Note: the threshold must be set empirically for the specific recording type and specific model. A threshold of 0.65 on a recording from a professional studio will flag a different volume of words than the same threshold on a telephone call recording.

Input for Model Combining

In the ensemble approach — where multiple models process the same recording — the confidence score serves as input for the decision algorithm. Weighted voting: the model with a systematically higher average confidence gets greater weight in voting. Per-word selection: for each word, the variant with the highest confidence across all models is selected.

Limitation: incomparability of confidence between models. Different engines scale values differently. Comparison requires normalization or calibration to a common scale — otherwise a model with more aggressive scaling will systematically dominate voting regardless of actual accuracy.

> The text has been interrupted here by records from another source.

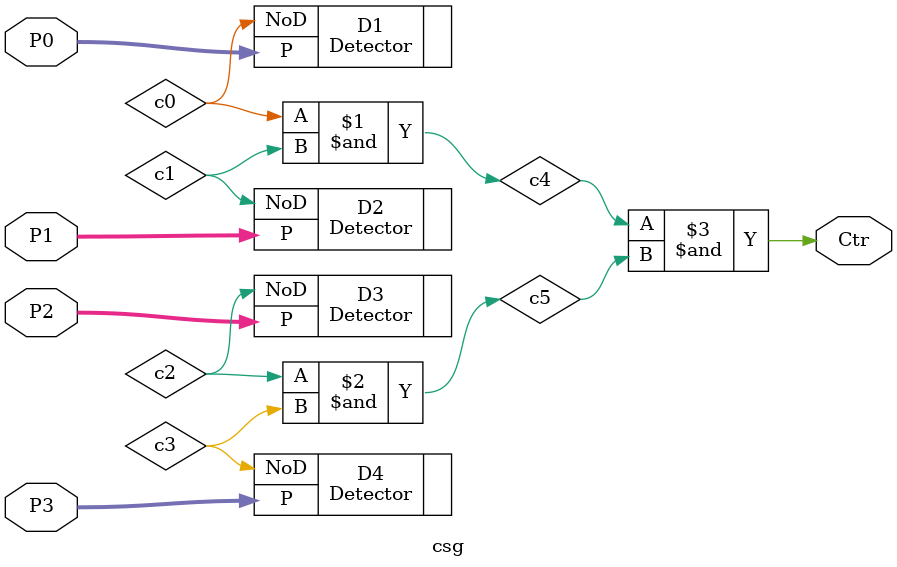
<source format=v>
`timescale 1ns / 1ps

// Control Signal Generator
module csg
  (
    input [7:0]P0,P1,P2,P3,
    output Ctr
  );
  
  wire c0,c1,c2,c3,c4,c5;
  
// Stage-1
  Detector D1(.NoD(c0),.P(P0));
  Detector D2(.NoD(c1),.P(P1));
  Detector D3(.NoD(c2),.P(P2));
  Detector D4(.NoD(c3),.P(P3));
  
// Stage-2
  and and_s2_1(c4,c0,c1);
  
  and and_s2_2(c5,c2,c3);
  
// Output
  and and_o(Ctr,c4,c5);
  
endmodule
</source>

See A13.

Rough Quality Metric for the Recording

The average confidence score of the entire transcript serves as a rough proxy for recording quality: a low average suggests a recording with problems — noise, overlaps, accents, or unknown terminology. This information helps decide whether to pre-process the recording (denoise, normalize levels) or accept a higher volume of editing as a given.

What Confidence Score Does Not Tell You

Factual correctness of a statement: "Sea levels have fallen by 300 meters over the last hundred years." The model transcribes this with high confidence even though it is factually wrong. The model transcribes audio; it does not evaluate content.

Grammatical correctness in context: per-word confidence evaluates individual words, not their syntactic relationships. A sentence may be phonetically transcribed correctly yet grammatically nonsensical in a specific context.

Semantic meaning: correctly transcribed words in the wrong order or combination may be nonsensical. Confidence does not catch this.

Incomparability between models is practically important: confidence 0.9 from one engine does not equal confidence 0.9 from another. Each model has its own scaling and calibration. Comparing models by raw confidence values is methodologically flawed.

Sources

Guo, C. et al. (2017). On Calibration of Modern Neural Networks. Proceedings of the 34th International Conference on Machine Learning (ICML 2017).
Deepgram documentation — confidence score. https://developers.deepgram.com/docs/pre-recorded-audio
AssemblyAI documentation — confidence score calculation. https://www.assemblyai.com/docs/faq/how-are-word-transcript-level-confidence-scores-calculated

How confidence score feeds into combining results from multiple models is described in the ensemble approach overview A13. Overall accuracy metrics — WER and CER — complement confidence score as a system-level view A07.